The president, 74, has repeatedly resisted that same advice: In April, right after announcing new guidelines from the Centers or Disease Control and Prevention, Trump said he wouldn't wear a mask.
In May, he told reporters he had avoided being seen with one during a factory tour to spite the press.
Then, earlier this month, the president seemed to soften on the idea — telling Fox News he was "all for masks" and that "if I were in a tight situation with people, I would absolutely [wear one]."
(He also cracked that the mask he wore made him look like the Lone Ranger.)
On Monday Trump reiterated his pro-mask opinion, a seeming reflection of the importance of face coverings as coronavirus cases have risen sharply in many parts of the country and various cities and states have implemented mask mandates.

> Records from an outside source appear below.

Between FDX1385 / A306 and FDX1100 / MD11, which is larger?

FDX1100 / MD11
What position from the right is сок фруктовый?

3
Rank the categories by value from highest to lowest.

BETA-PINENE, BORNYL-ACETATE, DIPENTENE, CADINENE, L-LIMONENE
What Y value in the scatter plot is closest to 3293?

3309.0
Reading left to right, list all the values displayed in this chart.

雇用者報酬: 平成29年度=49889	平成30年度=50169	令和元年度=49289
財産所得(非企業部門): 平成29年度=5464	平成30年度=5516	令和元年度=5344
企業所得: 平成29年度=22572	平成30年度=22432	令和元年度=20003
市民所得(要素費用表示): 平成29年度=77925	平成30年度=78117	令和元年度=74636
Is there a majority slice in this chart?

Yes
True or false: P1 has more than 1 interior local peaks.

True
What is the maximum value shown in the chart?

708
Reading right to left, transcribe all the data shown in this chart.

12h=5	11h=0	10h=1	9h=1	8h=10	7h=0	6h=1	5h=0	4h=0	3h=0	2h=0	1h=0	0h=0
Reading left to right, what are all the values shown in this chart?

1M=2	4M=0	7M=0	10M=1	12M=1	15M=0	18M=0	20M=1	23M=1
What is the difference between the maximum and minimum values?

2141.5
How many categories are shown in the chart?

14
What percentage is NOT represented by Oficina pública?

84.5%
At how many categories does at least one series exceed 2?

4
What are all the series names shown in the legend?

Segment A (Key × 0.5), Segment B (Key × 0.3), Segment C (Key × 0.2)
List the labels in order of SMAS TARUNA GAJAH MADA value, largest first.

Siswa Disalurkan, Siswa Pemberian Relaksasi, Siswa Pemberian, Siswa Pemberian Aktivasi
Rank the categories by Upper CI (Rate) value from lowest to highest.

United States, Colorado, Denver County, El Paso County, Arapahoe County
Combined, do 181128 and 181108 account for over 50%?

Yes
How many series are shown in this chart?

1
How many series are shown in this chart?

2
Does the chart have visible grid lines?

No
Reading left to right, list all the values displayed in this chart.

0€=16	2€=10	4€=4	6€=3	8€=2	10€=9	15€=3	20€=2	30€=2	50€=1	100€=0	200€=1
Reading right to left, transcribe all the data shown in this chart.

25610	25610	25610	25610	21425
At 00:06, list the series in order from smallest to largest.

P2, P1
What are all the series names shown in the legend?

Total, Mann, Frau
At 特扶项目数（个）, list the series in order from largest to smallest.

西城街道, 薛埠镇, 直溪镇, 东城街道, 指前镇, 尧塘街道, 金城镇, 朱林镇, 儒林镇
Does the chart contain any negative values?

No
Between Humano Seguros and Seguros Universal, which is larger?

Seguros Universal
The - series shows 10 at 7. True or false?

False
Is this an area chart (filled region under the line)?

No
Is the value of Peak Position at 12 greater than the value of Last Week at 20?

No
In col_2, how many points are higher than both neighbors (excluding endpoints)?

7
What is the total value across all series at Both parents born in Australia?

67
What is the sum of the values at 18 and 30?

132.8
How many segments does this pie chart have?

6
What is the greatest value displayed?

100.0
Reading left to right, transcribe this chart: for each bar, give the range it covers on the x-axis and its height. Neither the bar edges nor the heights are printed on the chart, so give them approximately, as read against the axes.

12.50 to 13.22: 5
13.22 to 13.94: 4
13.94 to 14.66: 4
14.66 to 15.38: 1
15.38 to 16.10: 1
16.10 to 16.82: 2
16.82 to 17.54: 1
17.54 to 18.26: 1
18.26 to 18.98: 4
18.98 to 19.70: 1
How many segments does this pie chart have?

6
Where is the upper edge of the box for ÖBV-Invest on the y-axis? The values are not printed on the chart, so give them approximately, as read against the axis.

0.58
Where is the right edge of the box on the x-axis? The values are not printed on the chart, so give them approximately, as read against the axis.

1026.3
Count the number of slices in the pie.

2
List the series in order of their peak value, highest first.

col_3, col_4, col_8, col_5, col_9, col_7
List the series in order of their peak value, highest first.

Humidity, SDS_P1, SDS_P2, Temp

In that same tweet, he also used inflammatory language to refer to the coronavirus.
"We are United in our effort to defeat the Invisible China Virus, and many people say that it is Patriotic to wear a face mask when you can’t socially distance," he wrote on Twitter on Monday afternoon. "There is nobody more Patriotic than me, your favorite President!"
That night, however, he was seen at a fundraising event at his Trump International Hotel in Washington, D.C., and was not wearing a mask. Video from the event was shared by an MSNBC producer on social media.
That came after a July 11 visit to Walter Reed National Military Medical Center in Bethesda, Maryland, when the president wore a mask — the first public appearance at which he did so.
Both the president and Vice President Mike Pence are regularly tested for the coronavirus, which has infected various White House staffers since March (including Pence's spokeswoman, who recovered).
The vice president drew backlash in April when he opted against wearing a mask during a visit to a Mayo Clinic with coronavirus patients. He later apologized and has worn masks in subsequent appearances though not always.
Likewise First Lady Melania Trump has spoken about the importance of wearing masks during the pandemic, but she has sometimes been seen at events without one on.